Wednesday, January 07, 2009

Pity is more concerned with self-gratification than concern for others. It's self-regarding and passive. Respect is engagement with others as equals. It requires us to listen to them when they speak. That's the risk. Pity is risk free: it requires their silence.
For our purposes, however it is important that humanity manifests itself in such brotherhood most frequently in "dark times." This kind of humanity actually becomes inevitable when the times become so extremely dark for certain groups of people that it is no longer up to them, their insight or choice, to withdraw from the world. Humanity in the form of fraternity invariably appears historically among persecuted peoples and enslaved groups; and in Eighteenth-century Europe it must have been quite natural to detect it among the Jews, who then were newcomers in literary circles. This kind of humanity is the great privilege of pariah peoples; it is the advantage that the pariahs of this world always and in all circumstances can have over others. The privilege is dearly bought; it is often accompanied by so radical a loss of the world, so fearful an atrophy of all the organs with which we respond to it -starting with the common sense with which we orient ourselves in a world common to ourselves and others and going on to the sense of beauty, or taste, with which we love the world- that in extreme cases, in which pariahdom has persisted for centuries, we can speak of real worldlessness And worldlessness, alas, is always a form of barbarism.
In this as it were organically evolved humanity it is as if under the pressure of persecution the persecuted have moved so closely together that the interspace which we have called world (and which of course existed between them before the persecution keeping them at a distance from one another) has simply disappeared. This produces a warmth of human relationships which may strike those who have had some experience with such groups as an almost physical phenomenon. Of course I do not mean to imply be this warmth of persecuted peoples is not a great thing. In its full development it can breed a kindliness and sheer goodness of which human beings are otherwise scarcely capable. Frequently it is also the source of a vitality, a joy in the simple fact of being alive rather suggesting that life comes fully into its own only among those who are, in worldly terms, the insulted and injured. But in saying this we must not forget that the charm and intensity of the atmosphere that developes is also due to the fact that the pariahs of the world enjoy the great privelidge of being unburdened by care for the world.
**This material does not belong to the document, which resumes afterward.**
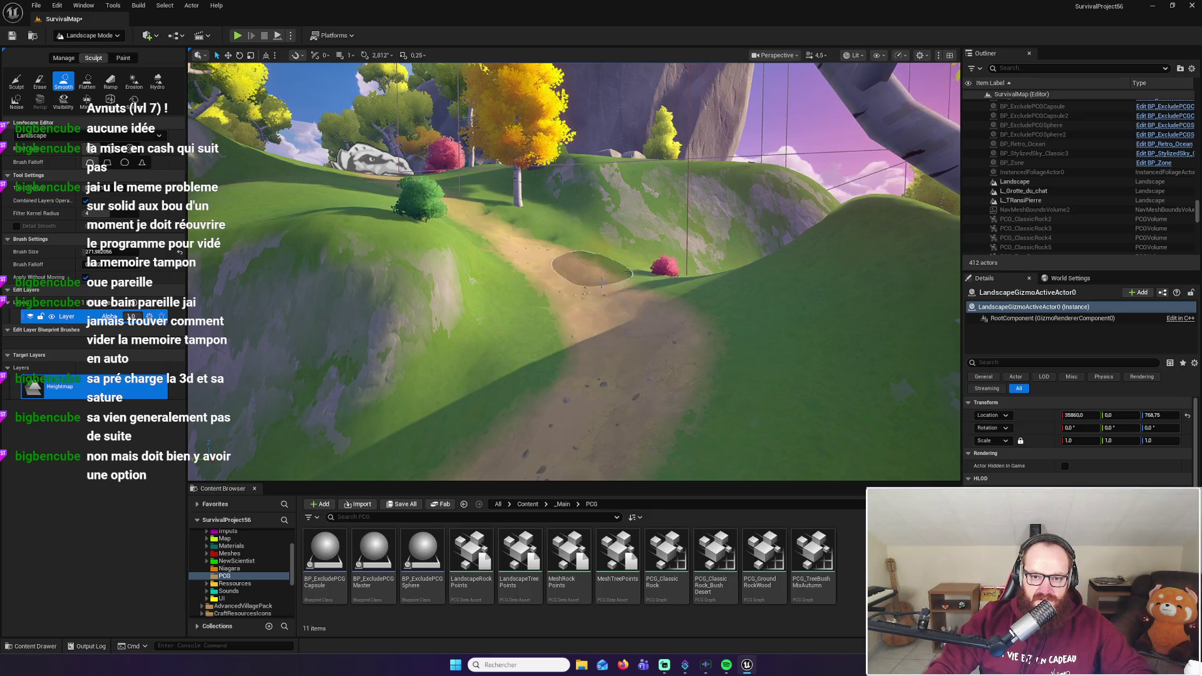
{"action": "left_click_drag", "start_coordinate": [558, 366], "coordinate": [558, 457]}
Hannah Arendt, On Humanity in Dark Times: Thoughts about Lessing
in Men in Dark Times
Referred to by Adam Kirsch in the New Yorker. Being a zionist -and not even a liberal one- he misses both her point and the larger problem. “Interspace,” is not "isolation." And the warmth of community at its extreme becomes the illusory unity that sees people as indistinguishable twigs, tied tightly by necessity into a bundle: a collective, fearful, narcissism. [see Dec 31st below.]
Kirsch's article linked from As'ad AbuKhalil who as a proud haute bourgeois leftist doesn't quite see the problem either.
---
from a note to a friend:
But the tribalism of the Israelis is fascist in the way Arendt describes. And the best liberal Jews can muster for the Palestinians is pity. To have respect for Palestinians would be to recognize they have a case. Liberal Jews defend fascist Jews -while having pity for their victims- because they're trying to hide from their complicity in a crime.

3 comments:

abb1 said...

Huh. I haven't read anything by Arendt, and if this quote is fair representation of what/how she writes I don't want to read anything she wrote; she's just blowing smoke.

What with this "interspace which we have called world"? This doesn mean anything, it's just some poetry or something.

These "persecuted peoples" she is talking about are not being persecuted every minute of their lives, there is plenty of "world" and "care for the world" left for them. Sure, sometimes they feel greater solidarity with each other (and, don't forget, greater animosity to the Others) - and sometimes they're at each other's throats.

D. Ghirlandaio said...

Abb,
she's describing the difference between the community of fellows and the community of desperation: fascism

abb1 said...

Ah, I see, too much of a good thing. Still, a bit too deep for me, I'm afraid.